Sebelum tahun 1859, tidak tersedia data yang jelas mengenai jumlah orang Arab yang bermukim di Hindia Belanda yang menjadi jajahan Belanda. Di dalam catatan statistik resmi pemerintah kolonial, keberadaan mereka dirancukan dengan orang Bengali dan pendatang lain yang beragama Islam.
Situasi ini berubah (mulai 1870), seiring dengan perkembangan pesat teknologi perkapalan sehingga perpindahan orang dari Hadramut menjadi lebih mudah. Maka, pada tahun-tahun itulah awal dari masa yang sepenuhnya baru bagi koloni-koloni Arab yang ada di Indonesia.
Jadi, sebelum diterbitkannya data statistik resmi tersebut, saat itu mengenai jumlah orang Arab di nusantara, khususnya di Jawa, hanya diperoleh dari keterangan kira-kira yang berasal dari cerita orang tua dan tradisi setempat.
‘’Hasil penelitian saya mengenai hal itu menunjukkan bahwa orang Arab Handramaut mulai datang secara massal ke nusantara pada tahun-tahun terakhir abad XVIII. Perhatian mereka yang pertama adalah Aceh. Dari sana mereka memilih pergi ke Palembang dan Pontianak,’' tulis LWC van den Berg, penulis buku klasik yang berjudul, Orang Arab di Nusantara.
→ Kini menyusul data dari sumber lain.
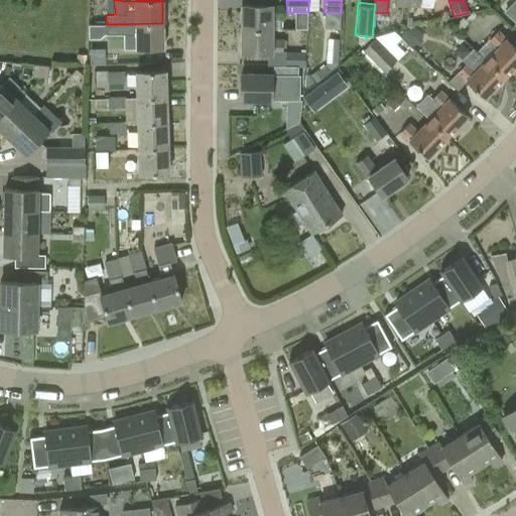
[(272,27),(272,19),(283,19),(283,4),(272,4),(242,3),(241,27),(272,27)]
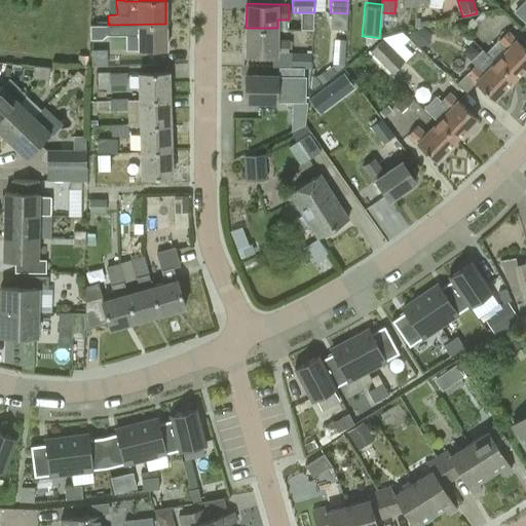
[(127,49),(140,48),(165,48),(165,24),(108,25),(94,25),(92,35),(126,35),(127,49)]
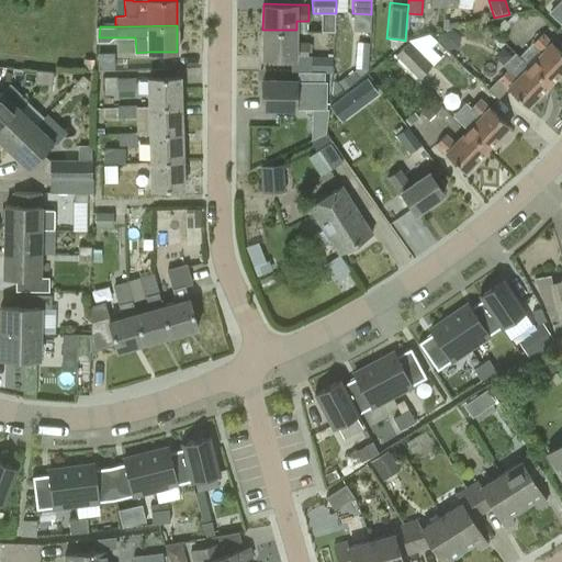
[(296,32),(296,30),(262,30),(262,57),(307,57),(308,43),(296,43),(296,32)]
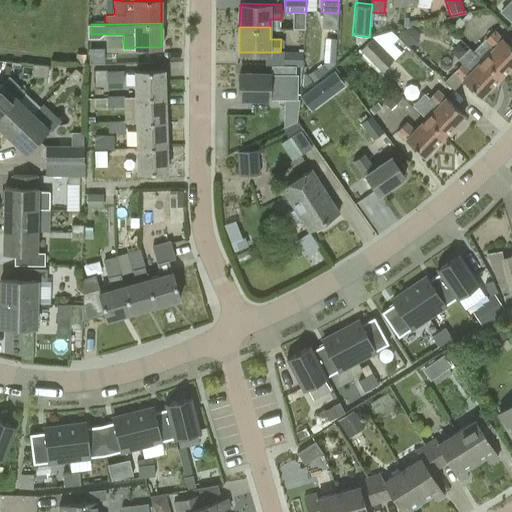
[(511,63),(511,46),(503,37),(494,29),(474,50),(500,76),(511,63)]
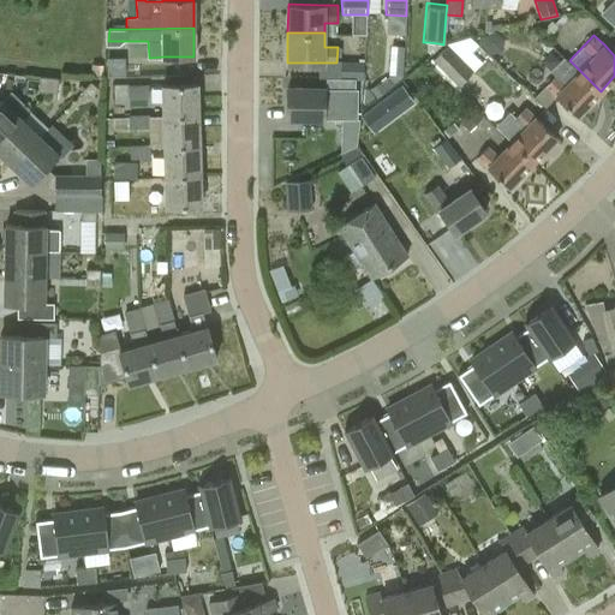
[(433,60),(457,88),(483,61),(461,41),(458,45),(455,41),(449,47),(448,46),(433,60)]
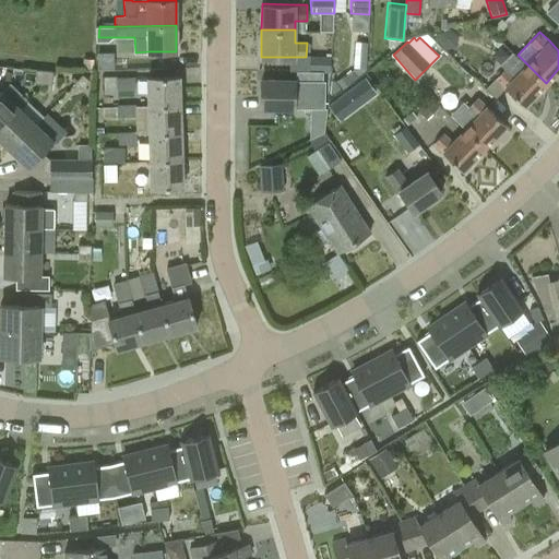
[(389,38),(388,47),(399,48),(399,39),(389,38)]
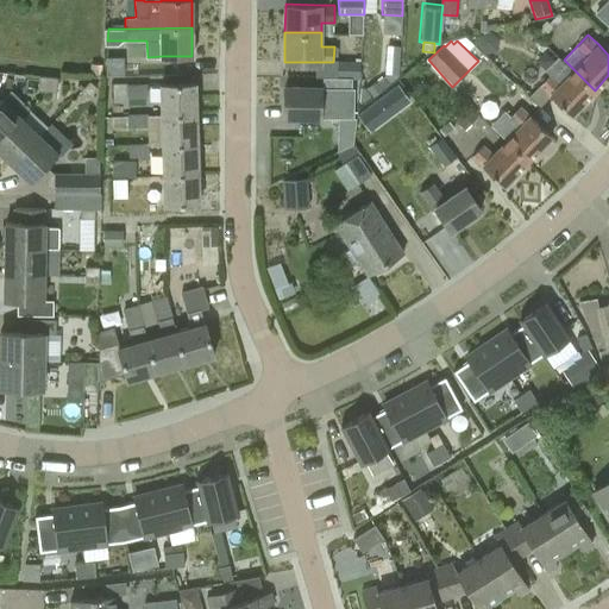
[(571,115),(595,90),(564,60),(559,56),(545,71),(550,76),(529,96),(539,106),(550,94),(571,115)]
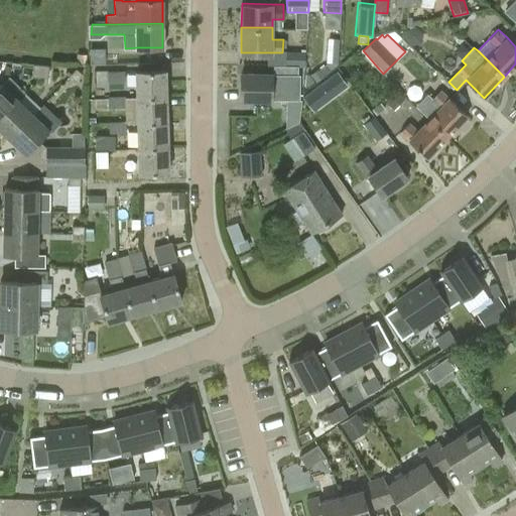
[(329,56),(310,71),(317,80),(336,66),(329,56)]
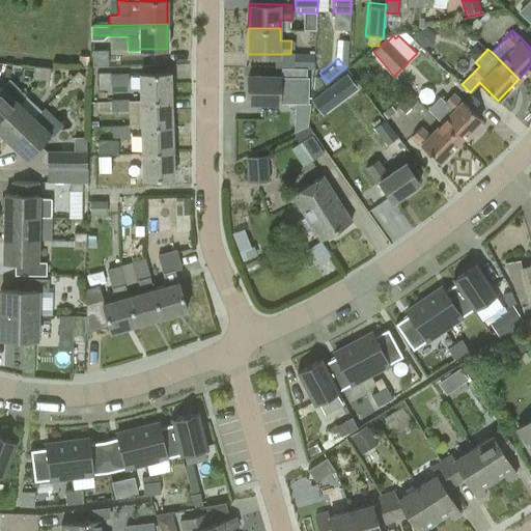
[(32,79),(40,79),(42,78),(42,66),(33,66),(32,79)]
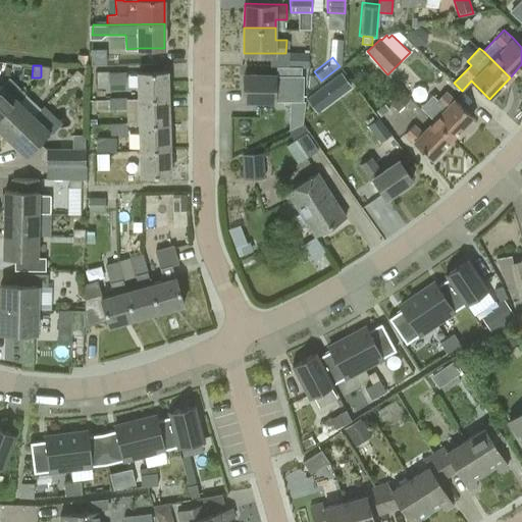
[(48,66),(41,65),(41,76),(40,77),(48,79),(48,66)]
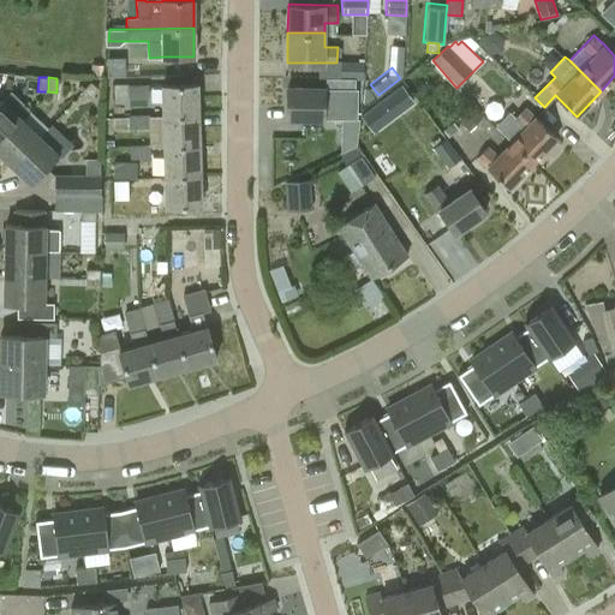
[(81,91),(88,99),(97,88),(90,81),(81,91)]
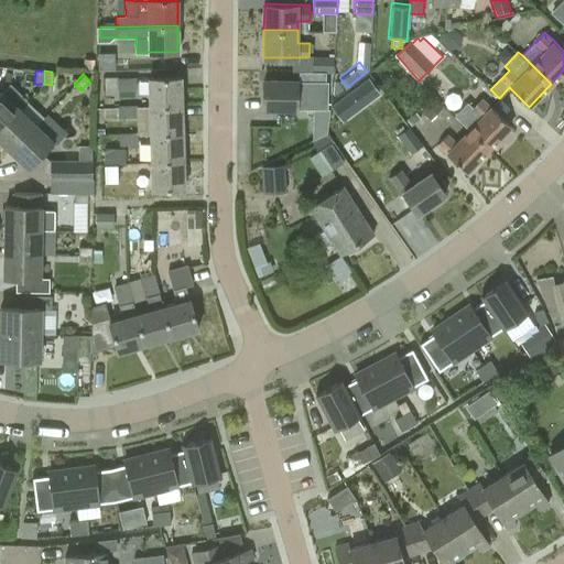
[(149,89),(150,106),(182,105),(181,76),(149,77),(149,89)]
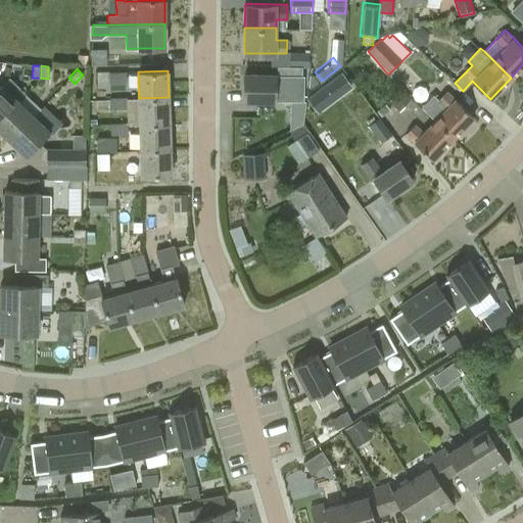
[(126,73),(108,73),(108,84),(127,83),(126,73)]
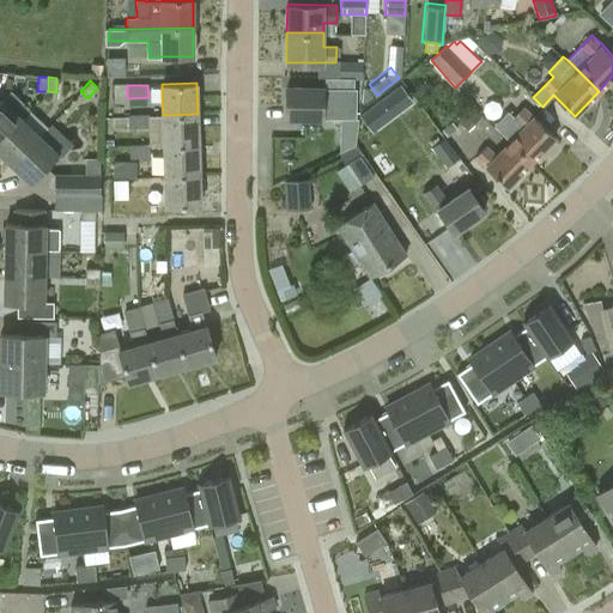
[(400,85),(388,95),(399,110),(412,102),(400,85)]
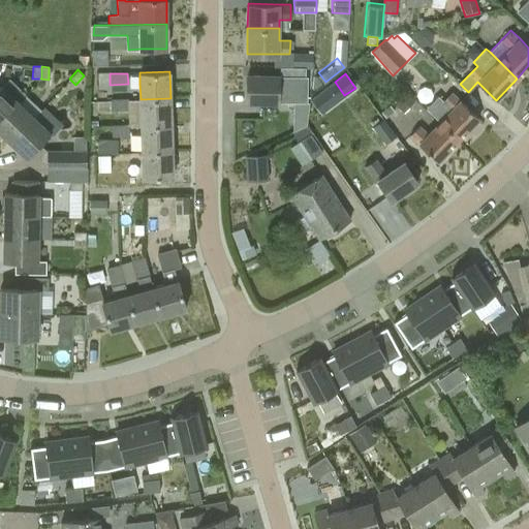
[(247,74),(247,102),(278,102),(279,74),(247,74)]
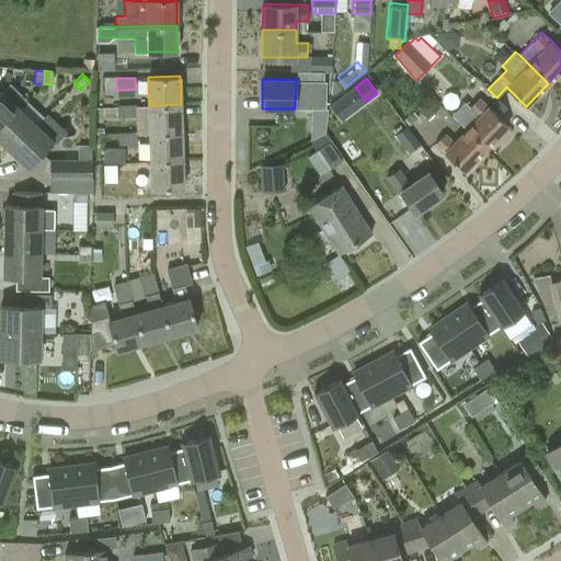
[(438,102),(446,93),(434,82),(425,91),(438,102)]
Orang Arab mulai banyak menetap di Jawa setelah tahun 1820 dan koloni-koloni mereka di bagian timur Nusantara pada 1870. Data statistik pada tahun itu, tercatat jumlah populasi orang Arab dan keturunannya sudah mencapai 10.888 orang. Di Batavia, misalnya, ada 952 orang, Cirebon 816 orang, Tegal 204 orang, Cirebon 816 orang, Pekalongan 608 orang, Semarang 358 orang, dan Surabaya (mencakup Keresidenan Surabayam Gresik, Mojokerto, Sidoarjo, Sidayu) mencapai 1626 orang. Lalu, Yogyakarta 77 orang, Surakarta 42 orang, Madura 979 orang, Kedu (Magelang) 47 orang, Cilacap 7 orang, Purwokerto 3 orang, dan Purbalingga 4 orang.